Because, of course, the 1992 riots were onto this theme of checking our history way before today’s audiences. Although they’re most associated with the response to the acquittal of the police officers involved in King’s beating and to the ridiculously lax sentence given just a few days prior to a Korean shop owner for the shooting death of 15-year-old Latasha Harlins, these are issues that “stem back to the founding of our country,” says LA 92’s Lindsay, whose film is bookended by footage of the city’s similarly motivated Watts riots of August 1965.

“That alone makes it different than this weird thing that happened in history,” Lindsay adds. “It’s more of a repetitious event that happens in our history that we refuse to acknowledge and address.”

And, judging by the amount of race-related beatings, deaths and riots that have made news in recent years—some of which have resulted in their own documentaries and films, as well as grassroots activist campaigns like #BlackLivesMatter—perhaps this anniversary couldn’t come a moment too soon.

“A lot of the scenes we look at in the decade leading up to and in the days and weeks right before that uprising, a lot of those themes are themes we still struggle with in this country today,” says Jeanmarie Condon, a veteran ABC News producer who also produced Ridley’s Let it Fall. “It’s abundantly clear that we do in the past couple years, given events like Ferguson, Baltimore, the Trayvon Martin case and even what happened in Dallas with the police being shot. There is still a lot of unfinished business when it comes to the American story of race and class. It’s the great American experiment, is what it is: People of different backgrounds living together and trying to treat each other with equal justice and see one another as people we can relate to. Those themes are still very much alive right now.”

“I remember when this happened and I remember thinking that this is going to be a big wake-up call in America,” adds Condon. “And now, 25 years later, we’re still struggling to understand because, in some ways, those issues that led to that uprising have not been dealt with.”

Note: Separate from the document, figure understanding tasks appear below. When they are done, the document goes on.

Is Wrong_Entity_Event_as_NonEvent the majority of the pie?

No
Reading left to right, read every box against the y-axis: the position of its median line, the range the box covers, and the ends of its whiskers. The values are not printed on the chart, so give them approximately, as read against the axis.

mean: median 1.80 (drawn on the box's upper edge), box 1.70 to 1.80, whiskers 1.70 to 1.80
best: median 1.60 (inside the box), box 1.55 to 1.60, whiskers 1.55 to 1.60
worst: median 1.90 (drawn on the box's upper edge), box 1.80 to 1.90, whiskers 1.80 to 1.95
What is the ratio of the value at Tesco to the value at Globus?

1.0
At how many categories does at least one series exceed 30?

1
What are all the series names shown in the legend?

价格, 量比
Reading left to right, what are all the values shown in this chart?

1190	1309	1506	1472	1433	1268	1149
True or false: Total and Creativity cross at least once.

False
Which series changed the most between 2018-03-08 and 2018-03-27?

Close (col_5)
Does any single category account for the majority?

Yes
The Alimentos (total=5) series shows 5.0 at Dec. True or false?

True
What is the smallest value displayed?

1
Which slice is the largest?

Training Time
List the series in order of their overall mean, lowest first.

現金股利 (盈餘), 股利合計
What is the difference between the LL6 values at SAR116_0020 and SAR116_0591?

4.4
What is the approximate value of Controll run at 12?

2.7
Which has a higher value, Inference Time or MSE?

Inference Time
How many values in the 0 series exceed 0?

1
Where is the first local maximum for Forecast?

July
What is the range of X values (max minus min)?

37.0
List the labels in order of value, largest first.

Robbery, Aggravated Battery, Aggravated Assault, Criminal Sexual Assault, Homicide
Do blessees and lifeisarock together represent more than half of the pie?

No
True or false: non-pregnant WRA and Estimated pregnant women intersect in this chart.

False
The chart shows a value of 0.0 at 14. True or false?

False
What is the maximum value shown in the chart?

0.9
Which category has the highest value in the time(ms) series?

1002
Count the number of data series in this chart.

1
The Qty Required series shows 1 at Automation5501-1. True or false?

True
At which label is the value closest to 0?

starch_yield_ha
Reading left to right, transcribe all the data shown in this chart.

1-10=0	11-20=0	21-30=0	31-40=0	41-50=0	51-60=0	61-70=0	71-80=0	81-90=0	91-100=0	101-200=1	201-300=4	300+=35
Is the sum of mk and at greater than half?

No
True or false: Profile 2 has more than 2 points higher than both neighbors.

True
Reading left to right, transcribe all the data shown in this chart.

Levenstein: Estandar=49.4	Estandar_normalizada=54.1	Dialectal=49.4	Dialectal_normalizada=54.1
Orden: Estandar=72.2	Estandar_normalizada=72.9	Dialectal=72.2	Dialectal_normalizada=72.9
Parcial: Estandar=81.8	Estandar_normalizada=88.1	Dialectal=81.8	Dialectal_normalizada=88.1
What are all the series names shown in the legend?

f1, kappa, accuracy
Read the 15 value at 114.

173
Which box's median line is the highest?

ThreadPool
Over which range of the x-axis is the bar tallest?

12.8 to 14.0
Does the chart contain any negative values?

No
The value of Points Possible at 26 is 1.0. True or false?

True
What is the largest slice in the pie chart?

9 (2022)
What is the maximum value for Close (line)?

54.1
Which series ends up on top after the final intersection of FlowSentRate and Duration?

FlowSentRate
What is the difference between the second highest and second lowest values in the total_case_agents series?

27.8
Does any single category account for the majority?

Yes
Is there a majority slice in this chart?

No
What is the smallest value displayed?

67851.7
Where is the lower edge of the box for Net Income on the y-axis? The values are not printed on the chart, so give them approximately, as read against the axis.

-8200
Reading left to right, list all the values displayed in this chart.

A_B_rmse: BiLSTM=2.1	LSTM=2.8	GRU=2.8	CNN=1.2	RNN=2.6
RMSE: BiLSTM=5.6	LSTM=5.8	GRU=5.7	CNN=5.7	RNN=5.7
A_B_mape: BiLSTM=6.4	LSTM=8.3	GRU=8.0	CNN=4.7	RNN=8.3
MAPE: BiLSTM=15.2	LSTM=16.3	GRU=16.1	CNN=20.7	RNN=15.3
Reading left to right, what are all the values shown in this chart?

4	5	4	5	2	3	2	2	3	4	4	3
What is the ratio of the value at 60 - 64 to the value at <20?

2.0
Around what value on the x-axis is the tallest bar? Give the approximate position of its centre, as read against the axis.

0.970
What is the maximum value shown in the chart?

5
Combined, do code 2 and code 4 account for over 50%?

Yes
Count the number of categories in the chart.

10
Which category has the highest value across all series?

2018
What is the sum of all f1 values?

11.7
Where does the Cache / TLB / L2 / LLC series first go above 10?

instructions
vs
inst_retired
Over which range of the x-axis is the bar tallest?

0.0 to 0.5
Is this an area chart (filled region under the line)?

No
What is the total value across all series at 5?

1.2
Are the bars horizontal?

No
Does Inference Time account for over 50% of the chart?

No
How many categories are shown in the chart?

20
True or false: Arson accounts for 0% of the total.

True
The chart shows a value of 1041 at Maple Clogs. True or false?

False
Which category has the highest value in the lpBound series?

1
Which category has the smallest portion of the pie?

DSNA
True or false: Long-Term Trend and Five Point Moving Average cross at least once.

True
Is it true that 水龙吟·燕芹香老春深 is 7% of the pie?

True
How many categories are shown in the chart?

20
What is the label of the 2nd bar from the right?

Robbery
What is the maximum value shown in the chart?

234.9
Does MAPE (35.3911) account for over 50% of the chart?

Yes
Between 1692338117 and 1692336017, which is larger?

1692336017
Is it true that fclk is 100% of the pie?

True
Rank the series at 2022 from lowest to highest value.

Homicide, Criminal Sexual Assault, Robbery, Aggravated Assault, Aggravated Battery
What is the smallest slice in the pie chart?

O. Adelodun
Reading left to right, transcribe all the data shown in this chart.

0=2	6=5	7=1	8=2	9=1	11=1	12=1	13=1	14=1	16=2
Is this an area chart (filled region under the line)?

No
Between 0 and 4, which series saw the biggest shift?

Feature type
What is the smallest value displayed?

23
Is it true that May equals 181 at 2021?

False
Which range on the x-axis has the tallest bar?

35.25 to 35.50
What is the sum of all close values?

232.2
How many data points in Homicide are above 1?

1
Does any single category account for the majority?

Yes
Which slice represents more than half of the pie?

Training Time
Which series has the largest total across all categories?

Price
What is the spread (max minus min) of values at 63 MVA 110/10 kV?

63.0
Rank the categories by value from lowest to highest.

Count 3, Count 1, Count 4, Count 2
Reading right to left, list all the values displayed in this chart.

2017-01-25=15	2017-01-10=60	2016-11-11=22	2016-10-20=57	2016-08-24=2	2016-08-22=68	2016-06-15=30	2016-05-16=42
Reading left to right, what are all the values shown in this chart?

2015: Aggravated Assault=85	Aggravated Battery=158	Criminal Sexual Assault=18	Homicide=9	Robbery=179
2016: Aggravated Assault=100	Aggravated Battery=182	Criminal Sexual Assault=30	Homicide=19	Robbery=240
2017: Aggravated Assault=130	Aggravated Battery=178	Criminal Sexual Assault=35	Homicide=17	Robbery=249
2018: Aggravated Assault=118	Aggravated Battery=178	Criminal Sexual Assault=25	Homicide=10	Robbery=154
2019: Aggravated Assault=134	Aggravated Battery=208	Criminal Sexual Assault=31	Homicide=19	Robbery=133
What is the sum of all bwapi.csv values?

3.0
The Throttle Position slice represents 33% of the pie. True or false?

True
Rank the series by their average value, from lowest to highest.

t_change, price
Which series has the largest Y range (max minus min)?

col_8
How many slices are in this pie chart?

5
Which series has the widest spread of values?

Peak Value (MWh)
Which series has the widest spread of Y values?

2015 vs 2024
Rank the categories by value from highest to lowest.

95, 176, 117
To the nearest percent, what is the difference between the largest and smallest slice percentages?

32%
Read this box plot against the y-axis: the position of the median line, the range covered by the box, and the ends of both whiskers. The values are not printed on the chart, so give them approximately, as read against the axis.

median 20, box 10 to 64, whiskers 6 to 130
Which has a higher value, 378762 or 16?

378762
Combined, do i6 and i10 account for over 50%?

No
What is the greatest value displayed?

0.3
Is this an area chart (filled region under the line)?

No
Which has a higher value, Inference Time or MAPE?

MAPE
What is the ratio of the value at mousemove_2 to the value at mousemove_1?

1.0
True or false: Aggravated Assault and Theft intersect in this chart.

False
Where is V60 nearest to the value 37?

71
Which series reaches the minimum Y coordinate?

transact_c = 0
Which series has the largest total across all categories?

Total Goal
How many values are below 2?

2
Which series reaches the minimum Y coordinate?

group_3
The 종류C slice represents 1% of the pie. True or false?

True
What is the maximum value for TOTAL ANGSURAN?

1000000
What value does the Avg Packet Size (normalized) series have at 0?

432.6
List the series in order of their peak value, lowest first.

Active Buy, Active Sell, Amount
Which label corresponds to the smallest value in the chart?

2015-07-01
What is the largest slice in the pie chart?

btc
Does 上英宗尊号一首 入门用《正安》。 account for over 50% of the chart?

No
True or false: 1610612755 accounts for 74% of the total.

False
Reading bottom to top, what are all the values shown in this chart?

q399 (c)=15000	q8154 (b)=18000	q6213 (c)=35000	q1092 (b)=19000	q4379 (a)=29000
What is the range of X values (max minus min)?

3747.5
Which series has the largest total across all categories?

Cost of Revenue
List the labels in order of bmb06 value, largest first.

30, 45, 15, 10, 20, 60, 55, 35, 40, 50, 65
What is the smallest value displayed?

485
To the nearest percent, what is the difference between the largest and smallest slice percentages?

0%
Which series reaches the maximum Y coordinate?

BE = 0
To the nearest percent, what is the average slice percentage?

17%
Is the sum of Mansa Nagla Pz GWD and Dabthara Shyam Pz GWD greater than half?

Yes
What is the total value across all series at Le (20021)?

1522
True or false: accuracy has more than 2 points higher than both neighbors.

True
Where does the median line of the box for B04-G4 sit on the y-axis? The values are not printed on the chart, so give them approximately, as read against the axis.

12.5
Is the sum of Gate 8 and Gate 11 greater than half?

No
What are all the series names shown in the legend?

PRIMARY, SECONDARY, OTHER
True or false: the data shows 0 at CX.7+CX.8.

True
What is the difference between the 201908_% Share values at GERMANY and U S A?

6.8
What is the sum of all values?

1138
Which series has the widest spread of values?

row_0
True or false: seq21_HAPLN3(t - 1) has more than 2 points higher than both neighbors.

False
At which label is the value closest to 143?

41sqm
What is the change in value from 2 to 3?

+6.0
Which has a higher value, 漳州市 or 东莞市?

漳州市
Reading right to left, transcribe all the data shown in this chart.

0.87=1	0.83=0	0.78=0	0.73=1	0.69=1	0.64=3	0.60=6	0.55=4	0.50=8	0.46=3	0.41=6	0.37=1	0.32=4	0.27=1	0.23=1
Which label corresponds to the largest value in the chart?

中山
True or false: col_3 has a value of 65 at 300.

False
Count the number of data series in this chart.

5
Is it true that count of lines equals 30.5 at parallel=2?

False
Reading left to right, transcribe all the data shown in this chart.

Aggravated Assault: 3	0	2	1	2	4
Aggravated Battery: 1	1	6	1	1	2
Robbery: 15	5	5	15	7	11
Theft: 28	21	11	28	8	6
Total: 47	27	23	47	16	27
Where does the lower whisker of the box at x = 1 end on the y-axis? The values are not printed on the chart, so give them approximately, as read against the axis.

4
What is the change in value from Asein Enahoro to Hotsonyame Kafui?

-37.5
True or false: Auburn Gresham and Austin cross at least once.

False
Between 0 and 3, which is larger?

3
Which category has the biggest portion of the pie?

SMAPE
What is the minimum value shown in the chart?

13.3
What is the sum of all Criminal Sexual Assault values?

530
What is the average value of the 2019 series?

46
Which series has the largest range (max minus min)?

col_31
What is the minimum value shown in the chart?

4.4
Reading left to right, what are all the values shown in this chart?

So should the amount Rodney King-related documentaries be considered excessive and trivializing? No. All of these documentaries show that, when done right, commemorating an event in the nation’s history—even a relatively recent one—doesn’t cheapen it; it enriches it. “It’s a cautionary tale … reminding ourselves where we’ve been is really important,” Condon says, adding that her work is about “making sure that when we remember where we’ve been; we don’t mythologize what happened with the passing of years. We take a really close and hard look and we excavate what can happen and why.”